_検討用の本文_:
____

ある日、いつもの様に妊婦検診で診察してもらっていた時でした。
「ちょっと、切迫ぎみだから、ウテメリン飲んでみようか」
と先生に言われました。
私の場合、双子を妊娠しているということで特に安静が必要だったのですが、産休前に仕事を休む事ができず、無理がたたったようです。ですので、かなり早い段階からウテメリンを処方されました。
先生からは
「副作用があると思うけど、大した事ないとは思うんだけど…どうかなぁ〜?」
と、軽い感じで説明を受けました。
他にもっと弱い薬はないのかを聞いたら
「ウテメリンで駄目な場合は、入院して点滴するしかない」
と言われました。
私自身、薬を飲んで副作用が出た事なんて今までなかったし、副作用なんてないだろうなんて、かなり軽い気持ちでいました。
ウテメリンで副作用が…
まず、お昼に飲んでくださいと処方されたので、飲んでみました。飲んで1時間後くらいに体に異変を感じました。元々悪阻(つわり)が酷く、気分が悪い日々が続いていましたが、それとは別に身体の重さを感じました。もう、立っていられないのです。
とりあえず、かなりしんどかったので、布団に横になると、激しい動悸がしてきました。家に一人だったので、不安で不安でどうしようもなくなりました。その時は、薬の副作用で具合悪くなっている事に気付いていなかったので、尚更不安でした。
とりあえず、その後少し寝ましたが、夫が帰ってくる時間になるので夕飯の準備を始めました。キャベツをいつもにように切っているだけなのに、等間隔に切れていないことに気づきました。私は調理師の免許を持っているので、包丁の使い方は普通の主婦よりも上手です。それなのに手を切りそうになりながら、やっと切り終わりました。

____

保存された項目
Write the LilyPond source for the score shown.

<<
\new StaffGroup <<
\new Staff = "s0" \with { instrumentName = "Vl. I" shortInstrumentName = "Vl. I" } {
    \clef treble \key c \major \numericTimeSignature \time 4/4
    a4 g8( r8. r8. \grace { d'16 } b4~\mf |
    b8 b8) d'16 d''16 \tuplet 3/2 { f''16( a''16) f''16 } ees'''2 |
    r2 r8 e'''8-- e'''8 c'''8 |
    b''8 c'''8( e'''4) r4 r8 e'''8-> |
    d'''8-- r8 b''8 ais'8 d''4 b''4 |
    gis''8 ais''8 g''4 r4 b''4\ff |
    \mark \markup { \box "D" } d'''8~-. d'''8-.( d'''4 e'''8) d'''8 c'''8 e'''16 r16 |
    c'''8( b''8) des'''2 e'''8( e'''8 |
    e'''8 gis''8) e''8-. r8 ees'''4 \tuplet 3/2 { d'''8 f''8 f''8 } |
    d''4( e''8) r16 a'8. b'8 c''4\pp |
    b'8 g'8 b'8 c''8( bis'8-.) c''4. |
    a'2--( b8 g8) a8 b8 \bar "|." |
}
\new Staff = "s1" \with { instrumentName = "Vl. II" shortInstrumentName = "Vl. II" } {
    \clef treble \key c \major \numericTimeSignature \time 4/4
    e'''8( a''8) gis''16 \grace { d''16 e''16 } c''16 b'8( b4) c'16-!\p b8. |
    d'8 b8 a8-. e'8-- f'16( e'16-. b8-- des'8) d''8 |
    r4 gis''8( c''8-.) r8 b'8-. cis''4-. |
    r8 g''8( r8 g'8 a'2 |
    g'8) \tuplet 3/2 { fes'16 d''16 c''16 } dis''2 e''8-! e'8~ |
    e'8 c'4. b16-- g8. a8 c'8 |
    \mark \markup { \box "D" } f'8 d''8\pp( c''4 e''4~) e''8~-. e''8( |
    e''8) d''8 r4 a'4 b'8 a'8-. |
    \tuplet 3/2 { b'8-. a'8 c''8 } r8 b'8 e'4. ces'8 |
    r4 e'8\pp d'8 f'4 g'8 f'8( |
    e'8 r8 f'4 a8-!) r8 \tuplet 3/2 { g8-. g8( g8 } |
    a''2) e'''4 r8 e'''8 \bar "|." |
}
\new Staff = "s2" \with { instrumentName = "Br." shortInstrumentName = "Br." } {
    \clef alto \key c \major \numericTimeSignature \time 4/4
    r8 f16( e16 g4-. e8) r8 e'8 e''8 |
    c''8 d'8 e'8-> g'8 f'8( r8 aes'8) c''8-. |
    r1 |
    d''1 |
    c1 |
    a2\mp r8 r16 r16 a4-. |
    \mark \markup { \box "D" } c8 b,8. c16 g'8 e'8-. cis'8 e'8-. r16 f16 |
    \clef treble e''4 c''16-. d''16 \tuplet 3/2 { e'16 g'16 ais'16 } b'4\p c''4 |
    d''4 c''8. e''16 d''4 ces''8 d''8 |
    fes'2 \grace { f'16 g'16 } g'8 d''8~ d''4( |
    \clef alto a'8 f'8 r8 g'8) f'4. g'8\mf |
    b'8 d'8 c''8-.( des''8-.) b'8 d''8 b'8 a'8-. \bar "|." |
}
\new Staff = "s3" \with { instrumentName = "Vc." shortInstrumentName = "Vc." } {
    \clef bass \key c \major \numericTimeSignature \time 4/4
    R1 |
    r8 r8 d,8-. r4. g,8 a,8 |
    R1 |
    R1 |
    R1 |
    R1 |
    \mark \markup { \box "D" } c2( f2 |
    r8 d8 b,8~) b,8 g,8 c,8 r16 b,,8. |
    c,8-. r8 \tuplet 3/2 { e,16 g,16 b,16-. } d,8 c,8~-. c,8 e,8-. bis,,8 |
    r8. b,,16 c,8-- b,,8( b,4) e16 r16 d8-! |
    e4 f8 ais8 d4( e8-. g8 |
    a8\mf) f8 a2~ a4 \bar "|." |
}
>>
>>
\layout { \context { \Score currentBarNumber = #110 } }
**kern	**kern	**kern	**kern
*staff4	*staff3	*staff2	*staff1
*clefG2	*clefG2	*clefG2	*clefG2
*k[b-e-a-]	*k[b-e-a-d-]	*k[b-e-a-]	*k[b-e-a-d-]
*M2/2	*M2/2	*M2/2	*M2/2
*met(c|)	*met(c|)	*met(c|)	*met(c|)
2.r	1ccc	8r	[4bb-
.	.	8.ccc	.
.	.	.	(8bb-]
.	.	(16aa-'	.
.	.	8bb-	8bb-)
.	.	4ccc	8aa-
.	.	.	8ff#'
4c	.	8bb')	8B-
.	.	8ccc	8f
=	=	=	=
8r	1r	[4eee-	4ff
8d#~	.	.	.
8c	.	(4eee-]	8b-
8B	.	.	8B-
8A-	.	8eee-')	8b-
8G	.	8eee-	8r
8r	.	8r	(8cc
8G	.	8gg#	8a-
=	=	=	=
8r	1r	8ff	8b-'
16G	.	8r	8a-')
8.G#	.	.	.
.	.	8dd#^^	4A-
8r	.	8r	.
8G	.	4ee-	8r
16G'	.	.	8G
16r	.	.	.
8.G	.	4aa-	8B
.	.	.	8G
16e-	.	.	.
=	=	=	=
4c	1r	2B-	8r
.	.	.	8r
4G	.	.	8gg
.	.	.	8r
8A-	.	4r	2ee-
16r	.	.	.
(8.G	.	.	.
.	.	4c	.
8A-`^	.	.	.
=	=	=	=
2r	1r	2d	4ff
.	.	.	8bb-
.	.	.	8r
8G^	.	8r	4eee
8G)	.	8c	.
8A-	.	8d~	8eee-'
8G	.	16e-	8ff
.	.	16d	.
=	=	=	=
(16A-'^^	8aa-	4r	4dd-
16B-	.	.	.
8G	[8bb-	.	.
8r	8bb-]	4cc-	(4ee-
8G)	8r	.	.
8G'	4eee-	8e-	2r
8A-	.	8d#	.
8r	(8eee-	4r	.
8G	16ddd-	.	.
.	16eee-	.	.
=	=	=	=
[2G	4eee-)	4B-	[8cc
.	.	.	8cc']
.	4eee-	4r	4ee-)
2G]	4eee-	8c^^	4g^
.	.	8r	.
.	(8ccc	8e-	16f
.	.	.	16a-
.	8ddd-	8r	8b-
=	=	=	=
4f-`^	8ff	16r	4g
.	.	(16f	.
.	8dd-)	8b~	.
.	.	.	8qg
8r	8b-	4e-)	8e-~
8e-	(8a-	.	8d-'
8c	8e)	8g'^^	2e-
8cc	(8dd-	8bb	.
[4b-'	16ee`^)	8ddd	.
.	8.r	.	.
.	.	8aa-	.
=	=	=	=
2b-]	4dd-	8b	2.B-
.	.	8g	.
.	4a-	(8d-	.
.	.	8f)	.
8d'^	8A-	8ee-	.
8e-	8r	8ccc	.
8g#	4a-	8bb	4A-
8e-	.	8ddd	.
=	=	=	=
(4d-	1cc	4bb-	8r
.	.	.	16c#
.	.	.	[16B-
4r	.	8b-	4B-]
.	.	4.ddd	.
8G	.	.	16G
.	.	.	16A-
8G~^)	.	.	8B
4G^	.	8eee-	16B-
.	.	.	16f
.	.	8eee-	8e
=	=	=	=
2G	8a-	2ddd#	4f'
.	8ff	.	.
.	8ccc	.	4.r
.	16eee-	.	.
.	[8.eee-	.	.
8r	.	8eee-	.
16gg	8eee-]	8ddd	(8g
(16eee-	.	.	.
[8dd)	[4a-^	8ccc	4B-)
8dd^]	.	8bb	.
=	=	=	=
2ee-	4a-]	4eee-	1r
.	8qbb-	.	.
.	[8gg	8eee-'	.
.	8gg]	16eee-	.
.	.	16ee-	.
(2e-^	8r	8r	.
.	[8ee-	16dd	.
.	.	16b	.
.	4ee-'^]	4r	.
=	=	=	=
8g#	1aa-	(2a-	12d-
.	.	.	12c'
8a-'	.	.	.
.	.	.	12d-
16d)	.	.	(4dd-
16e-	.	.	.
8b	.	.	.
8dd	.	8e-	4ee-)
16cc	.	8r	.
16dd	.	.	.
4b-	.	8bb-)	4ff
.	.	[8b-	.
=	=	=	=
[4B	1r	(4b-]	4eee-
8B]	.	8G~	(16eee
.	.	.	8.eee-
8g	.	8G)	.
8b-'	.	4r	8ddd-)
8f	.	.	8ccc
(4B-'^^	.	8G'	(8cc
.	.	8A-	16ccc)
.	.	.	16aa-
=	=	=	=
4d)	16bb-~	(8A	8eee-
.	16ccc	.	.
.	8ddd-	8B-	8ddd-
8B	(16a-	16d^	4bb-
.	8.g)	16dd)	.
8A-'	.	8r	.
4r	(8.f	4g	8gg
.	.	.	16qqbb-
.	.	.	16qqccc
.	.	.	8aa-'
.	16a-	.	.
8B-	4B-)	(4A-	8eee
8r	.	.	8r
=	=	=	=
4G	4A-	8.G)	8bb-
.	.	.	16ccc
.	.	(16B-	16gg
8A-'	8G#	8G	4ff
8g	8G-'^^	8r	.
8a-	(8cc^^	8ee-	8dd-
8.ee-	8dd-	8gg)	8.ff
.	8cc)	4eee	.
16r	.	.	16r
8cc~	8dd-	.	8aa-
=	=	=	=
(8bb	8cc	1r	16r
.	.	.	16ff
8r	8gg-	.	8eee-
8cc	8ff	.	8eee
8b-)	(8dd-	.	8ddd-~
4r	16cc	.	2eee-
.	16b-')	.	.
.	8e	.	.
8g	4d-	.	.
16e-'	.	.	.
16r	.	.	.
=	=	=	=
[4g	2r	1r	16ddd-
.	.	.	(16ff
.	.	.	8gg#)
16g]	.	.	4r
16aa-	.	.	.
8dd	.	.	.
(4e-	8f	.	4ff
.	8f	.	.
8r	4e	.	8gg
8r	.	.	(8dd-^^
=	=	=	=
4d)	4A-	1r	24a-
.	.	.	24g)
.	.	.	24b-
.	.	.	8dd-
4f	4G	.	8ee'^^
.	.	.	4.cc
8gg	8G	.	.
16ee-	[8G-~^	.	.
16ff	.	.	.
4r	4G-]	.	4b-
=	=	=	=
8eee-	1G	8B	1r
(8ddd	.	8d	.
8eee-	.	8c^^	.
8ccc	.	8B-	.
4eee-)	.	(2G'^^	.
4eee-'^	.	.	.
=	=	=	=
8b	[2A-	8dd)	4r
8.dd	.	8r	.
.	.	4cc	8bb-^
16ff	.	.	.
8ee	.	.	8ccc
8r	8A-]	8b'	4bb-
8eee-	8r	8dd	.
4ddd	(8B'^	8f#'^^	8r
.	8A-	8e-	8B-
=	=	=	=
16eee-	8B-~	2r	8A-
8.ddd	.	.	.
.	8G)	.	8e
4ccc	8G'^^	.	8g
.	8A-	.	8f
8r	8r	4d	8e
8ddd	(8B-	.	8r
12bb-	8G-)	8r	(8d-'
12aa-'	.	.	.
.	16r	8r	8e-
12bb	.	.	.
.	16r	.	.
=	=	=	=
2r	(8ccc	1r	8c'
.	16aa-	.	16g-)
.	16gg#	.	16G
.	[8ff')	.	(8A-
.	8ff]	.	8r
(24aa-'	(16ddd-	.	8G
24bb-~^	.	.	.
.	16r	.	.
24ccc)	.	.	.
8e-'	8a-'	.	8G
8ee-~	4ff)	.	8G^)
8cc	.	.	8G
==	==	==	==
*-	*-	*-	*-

____

_作業の指示_:
A) ウテメリン服用の体験談から、「他にもっと弱い薬はないのかを聞いたら」で始まり「ら、やっと切り終わりました。」で終わる部分を一字一句変えずに書き写しなさい。
B) ウテメリン服用の体験談について、次の問いに答えなさい。
(i) 筆者が妊娠していたのは何か。
(ii) ウテメリンで駄目な場合はどうするしかないと先生は言ったか。
(iii) 筆者が持っている免許は何か。
C) ウテメリン服用の体験談を、最後の文の後から書き継ぎなさい。

_番号別の解答_:
A)
他にもっと弱い薬はないのかを聞いたら
「ウテメリンで駄目な場合は、入院して点滴するしかない」
と言われました。
私自身、薬を飲んで副作用が出た事なんて今までなかったし、副作用なんてないだろうなんて、かなり軽い気持ちでいました。
ウテメリンで副作用が…
まず、お昼に飲んでくださいと処方されたので、飲んでみました。飲んで1時間後くらいに体に異変を感じました。元々悪阻(つわり)が酷く、気分が悪い日々が続いていましたが、それとは別に身体の重さを感じました。もう、立っていられないのです。
とりあえず、かなりしんどかったので、布団に横になると、激しい動悸がしてきました。家に一人だったので、不安で不安でどうしようもなくなりました。その時は、薬の副作用で具合悪くなっている事に気付いていなかったので、尚更不安でした。
とりあえず、その後少し寝ましたが、夫が帰ってくる時間になるので夕飯の準備を始めました。キャベツをいつもにように切っているだけなのに、等間隔に切れていないことに気づきました。私は調理師の免許を持っているので、包丁の使い方は普通の主婦よりも上手です。それなのに手を切りそうになりながら、やっと切り終わりました。

B)
(i) 筆者は双子を妊娠していた。
(ii) 入院して点滴するしかないと言った。
(iii) 筆者は調理師の免許を持っている。

C)
そして、夫と一緒に夕飯を食べようと味噌汁のお碗を持った時に驚きました。左手で持ったお碗が、ガタガタ揺れてるのです。お碗の中の味噌汁がこぼれそうになるくらい震えているのです。右手で左手を思わず掴みましたが、震えは止まりません。その時自分の右手を見て、初めて、自分の腕が震えている事に気づきました。
『怖い…』
素直に思いました。
そして、これが薬の副作用だという事にも気づきました。『大した事ないような事言ってたのに…』と、先生の言葉を思い出しながら、怒りも覚えました。
夕飯は、途中で止めて、また横になりました。自分の手のひらを見ると、自分の意志とは関係なく震えているのが改めて目に入ります。そして動悸…。
またひとつ、赤ちゃんを守る為に戦わなければならない事が増えたなとその時思いました。
入院
その後結局、ウテメリンだけでは双子をお腹に留めて置くことが、私の身体では無理になり、24時間点滴の入院を3ヶ月する事になりました。
点滴はウテメリンと効果は同じですと医師には言われましたが、24時間ずっと点滴で直接身体に入れる分、効き目はあるそうです。入院中の治療は、ひたすら点滴だけでした。
後は、安静を頑張るのみでした。本を読むのも禁止でしたし、子供達へのプレゼントで靴下を編もうと思っていたのですが、それも禁止でした。入院するまでの数カ月、毎日ウテメリンも飲み続けました。
その数カ月、副作用が消えて良くなる事はありませんてしたが、震える腕に慣れていき、動悸も当たり前になって行きました。
しかし、もう一つの大きな不安、
「薬の副作用で子供が障害を負うのではないか」
ということを絶えず考えていたので、精神的には限界でした。
病院に通いはじめた時から、『産める時期になったら、すぐに帝王切開で産むので、この日の中から誕生日を決めて下さい』と言われていて手術日が元から決まっていたので、その日まで入院していました。
結局はウチの双子は元気に産まれてきてくれたのですが、『ウテメリン』と言う薬の名前を聞くと、今でも複雑な気持ちになります。